Les premiers tenaient droit mais après Saint Dizier.

Ils ont vite compris qu’ils devraient s’aplatir.

Alors que les seconds, humiliés pour la vie.

N’en revinrent jamais de n’être point partis.

Quant à ceux qu’on chassa, plus tard, vers l’intérieur.

Ils ont vécu quatre ans avec la rage au cœur.

Le 20 octobre 2007, lors d’une Journée départementale de la Mémoire à Montigny, j’avais prudemment démarré mon propos, m’attendant au pire… Dans ce public de 500 Mosellans certes courtois mais très concerné, je pensais en trouver un qui me demanderait de quoi je me mêlais.

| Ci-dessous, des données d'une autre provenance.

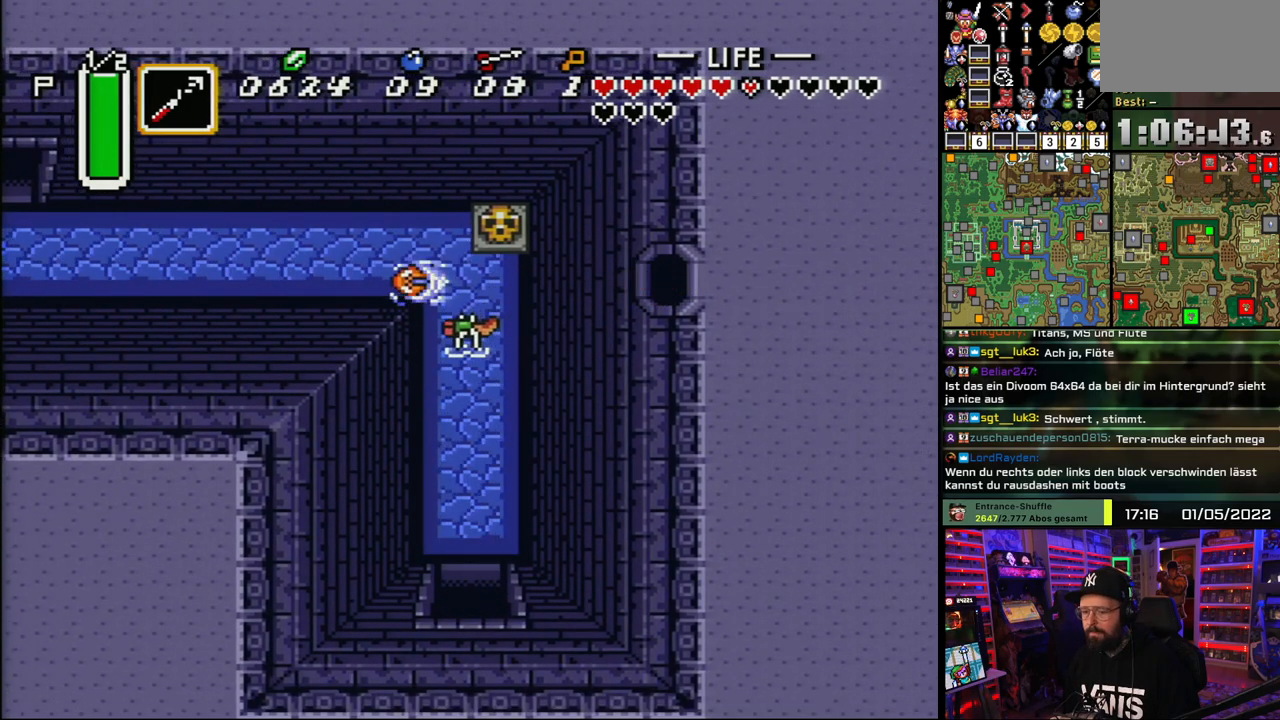
{"buttons": ["A"], "events": [[100, "A", "down"], [200, "A", "up"], [233, "DPAD_DOWN", "up"], [283, "A", "down"], [383, "A", "up"], [467, "A", "down"]]}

”Depuis la Libération, des milliers de souvenirs personnels, qui auraient pu s’envoler vers les plus lointaines bibliothèques, sont restés accrochés aux clochers des villes et des villages, comme de petits ballons dérisoires. Chaque disparition d’un témoin représente ainsi, l’éclatement discret de l’un de ces ballons. Des grappes de mémoires contrariées se sont évanouies, l’une après l’autre, pour retourner au grand silence de la terre, et l’on ne saura bientôt plus rien de ce qui s’est passé il y a un siècle.”

PS. J’entends déjà des Mosellans qui pensent que cette histoire de MAG est encore un coup de Nancy... Ils ont tort pour une fois. C’est une blague, mais je n’ai pas pu résister.